> _Exercise_
Please express the data as a Markdown table with the columns Row and Line, starting at the beginning of the data and ending at the line that contains "genus: Lomaria". Number each row and leave out blank lines.

[Dataset records]
%%

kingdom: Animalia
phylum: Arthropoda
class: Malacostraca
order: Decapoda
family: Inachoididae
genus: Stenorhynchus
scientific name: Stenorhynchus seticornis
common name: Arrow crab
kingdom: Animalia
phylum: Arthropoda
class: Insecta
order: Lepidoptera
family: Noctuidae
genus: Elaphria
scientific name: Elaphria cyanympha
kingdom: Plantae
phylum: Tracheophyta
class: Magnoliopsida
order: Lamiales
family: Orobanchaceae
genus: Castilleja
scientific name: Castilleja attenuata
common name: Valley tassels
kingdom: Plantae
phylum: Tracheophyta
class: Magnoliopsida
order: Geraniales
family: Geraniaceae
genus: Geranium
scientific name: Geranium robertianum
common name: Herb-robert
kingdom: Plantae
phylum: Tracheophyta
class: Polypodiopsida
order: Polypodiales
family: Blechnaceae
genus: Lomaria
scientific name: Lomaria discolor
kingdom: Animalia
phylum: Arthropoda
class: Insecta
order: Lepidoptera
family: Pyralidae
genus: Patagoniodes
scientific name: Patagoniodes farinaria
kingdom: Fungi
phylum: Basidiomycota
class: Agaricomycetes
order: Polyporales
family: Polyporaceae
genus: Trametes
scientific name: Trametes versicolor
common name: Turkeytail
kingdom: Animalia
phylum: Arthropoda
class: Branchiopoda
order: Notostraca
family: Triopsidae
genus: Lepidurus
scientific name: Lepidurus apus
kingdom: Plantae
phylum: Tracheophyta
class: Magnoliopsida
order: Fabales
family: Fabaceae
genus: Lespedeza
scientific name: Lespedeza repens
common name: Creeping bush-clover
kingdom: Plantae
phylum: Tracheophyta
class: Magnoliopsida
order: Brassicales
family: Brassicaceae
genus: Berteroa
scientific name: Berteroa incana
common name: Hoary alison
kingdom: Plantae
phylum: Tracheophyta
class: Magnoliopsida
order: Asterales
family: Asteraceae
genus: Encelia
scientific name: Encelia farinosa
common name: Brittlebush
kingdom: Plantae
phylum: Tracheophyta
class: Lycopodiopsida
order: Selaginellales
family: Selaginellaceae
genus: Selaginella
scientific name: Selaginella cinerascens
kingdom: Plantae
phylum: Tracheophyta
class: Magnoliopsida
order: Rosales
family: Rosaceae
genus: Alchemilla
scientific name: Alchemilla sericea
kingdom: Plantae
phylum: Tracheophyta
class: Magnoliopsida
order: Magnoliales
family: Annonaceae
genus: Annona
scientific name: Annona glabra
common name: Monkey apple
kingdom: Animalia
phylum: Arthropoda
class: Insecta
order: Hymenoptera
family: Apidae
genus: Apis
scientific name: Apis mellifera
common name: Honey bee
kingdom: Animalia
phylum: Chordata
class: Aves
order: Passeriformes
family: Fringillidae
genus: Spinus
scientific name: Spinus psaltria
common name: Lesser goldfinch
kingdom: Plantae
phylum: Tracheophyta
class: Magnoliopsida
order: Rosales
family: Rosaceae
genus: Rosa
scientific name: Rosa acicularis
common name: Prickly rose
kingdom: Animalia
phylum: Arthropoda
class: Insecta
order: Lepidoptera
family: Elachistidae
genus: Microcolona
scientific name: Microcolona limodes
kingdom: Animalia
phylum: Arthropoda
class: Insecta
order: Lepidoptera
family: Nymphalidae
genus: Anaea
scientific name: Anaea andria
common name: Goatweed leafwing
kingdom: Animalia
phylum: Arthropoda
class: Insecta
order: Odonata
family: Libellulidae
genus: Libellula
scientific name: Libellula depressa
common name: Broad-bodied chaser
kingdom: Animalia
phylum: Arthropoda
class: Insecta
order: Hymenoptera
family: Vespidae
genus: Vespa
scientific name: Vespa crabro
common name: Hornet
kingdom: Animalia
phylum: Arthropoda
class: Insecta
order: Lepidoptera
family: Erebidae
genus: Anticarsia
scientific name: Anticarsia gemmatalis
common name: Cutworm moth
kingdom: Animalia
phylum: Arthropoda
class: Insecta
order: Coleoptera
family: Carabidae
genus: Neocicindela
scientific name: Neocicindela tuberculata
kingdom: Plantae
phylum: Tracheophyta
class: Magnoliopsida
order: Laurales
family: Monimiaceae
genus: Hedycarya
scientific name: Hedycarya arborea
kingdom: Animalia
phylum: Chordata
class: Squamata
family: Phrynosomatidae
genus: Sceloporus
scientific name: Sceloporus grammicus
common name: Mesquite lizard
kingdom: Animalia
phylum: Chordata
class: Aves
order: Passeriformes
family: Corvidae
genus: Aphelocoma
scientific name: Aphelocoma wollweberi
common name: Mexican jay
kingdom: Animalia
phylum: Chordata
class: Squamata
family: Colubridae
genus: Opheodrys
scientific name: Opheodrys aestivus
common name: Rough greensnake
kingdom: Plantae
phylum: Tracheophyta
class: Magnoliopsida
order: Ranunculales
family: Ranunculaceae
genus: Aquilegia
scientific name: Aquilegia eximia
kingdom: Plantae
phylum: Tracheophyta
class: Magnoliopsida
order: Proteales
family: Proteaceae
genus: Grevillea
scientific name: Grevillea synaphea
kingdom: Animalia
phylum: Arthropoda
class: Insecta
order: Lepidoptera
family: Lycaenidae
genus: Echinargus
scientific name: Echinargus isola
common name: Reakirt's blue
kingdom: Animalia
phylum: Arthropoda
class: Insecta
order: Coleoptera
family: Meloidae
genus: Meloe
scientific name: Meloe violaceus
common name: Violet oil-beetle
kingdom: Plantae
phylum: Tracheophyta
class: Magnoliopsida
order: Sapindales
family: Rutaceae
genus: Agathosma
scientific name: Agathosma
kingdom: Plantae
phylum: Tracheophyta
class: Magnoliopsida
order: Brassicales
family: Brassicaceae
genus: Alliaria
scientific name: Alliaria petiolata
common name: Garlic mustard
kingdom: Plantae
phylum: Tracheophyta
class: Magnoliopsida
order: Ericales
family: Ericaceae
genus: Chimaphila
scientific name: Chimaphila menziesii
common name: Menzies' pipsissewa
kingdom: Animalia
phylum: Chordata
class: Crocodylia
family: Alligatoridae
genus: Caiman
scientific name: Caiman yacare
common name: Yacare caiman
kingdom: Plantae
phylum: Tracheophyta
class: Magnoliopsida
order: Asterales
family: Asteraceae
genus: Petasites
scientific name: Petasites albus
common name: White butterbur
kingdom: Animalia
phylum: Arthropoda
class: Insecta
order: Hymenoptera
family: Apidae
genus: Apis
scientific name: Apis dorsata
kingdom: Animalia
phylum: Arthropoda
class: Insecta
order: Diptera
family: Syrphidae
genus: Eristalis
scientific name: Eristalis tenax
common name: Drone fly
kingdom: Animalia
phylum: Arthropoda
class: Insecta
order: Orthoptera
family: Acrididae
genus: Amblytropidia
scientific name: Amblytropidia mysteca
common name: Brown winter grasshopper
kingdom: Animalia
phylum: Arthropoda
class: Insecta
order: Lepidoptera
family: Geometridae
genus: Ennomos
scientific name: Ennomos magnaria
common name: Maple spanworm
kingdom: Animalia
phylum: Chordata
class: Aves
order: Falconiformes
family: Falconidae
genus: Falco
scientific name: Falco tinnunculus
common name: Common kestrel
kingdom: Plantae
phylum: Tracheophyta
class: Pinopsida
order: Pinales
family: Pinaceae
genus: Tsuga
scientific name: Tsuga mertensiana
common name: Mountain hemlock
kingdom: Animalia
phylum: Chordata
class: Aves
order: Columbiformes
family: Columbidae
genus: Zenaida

%%

> _Result of the task_
| Row | Line |
|---|---|
| 1 | kingdom: Animalia |
| 2 | phylum: Arthropoda |
| 3 | class: Malacostraca |
| 4 | order: Decapoda |
| 5 | family: Inachoididae |
| 6 | genus: Stenorhynchus |
| 7 | scientific name: Stenorhynchus seticornis |
| 8 | common name: Arrow crab |
| 9 | kingdom: Animalia |
| 10 | phylum: Arthropoda |
| 11 | class: Insecta |
| 12 | order: Lepidoptera |
| 13 | family: Noctuidae |
| 14 | genus: Elaphria |
| 15 | scientific name: Elaphria cyanympha |
| 16 | kingdom: Plantae |
| 17 | phylum: Tracheophyta |
| 18 | class: Magnoliopsida |
| 19 | order: Lamiales |
| 20 | family: Orobanchaceae |
| 21 | genus: Castilleja |
| 22 | scientific name: Castilleja attenuata |
| 23 | common name: Valley tassels |
| 24 | kingdom: Plantae |
| 25 | phylum: Tracheophyta |
| 26 | class: Magnoliopsida |
| 27 | order: Geraniales |
| 28 | family: Geraniaceae |
| 29 | genus: Geranium |
| 30 | scientific name: Geranium robertianum |
| 31 | common name: Herb-robert |
| 32 | kingdom: Plantae |
| 33 | phylum: Tracheophyta |
| 34 | class: Polypodiopsida |
| 35 | order: Polypodiales |
| 36 | family: Blechnaceae |
| 37 | genus: Lomaria |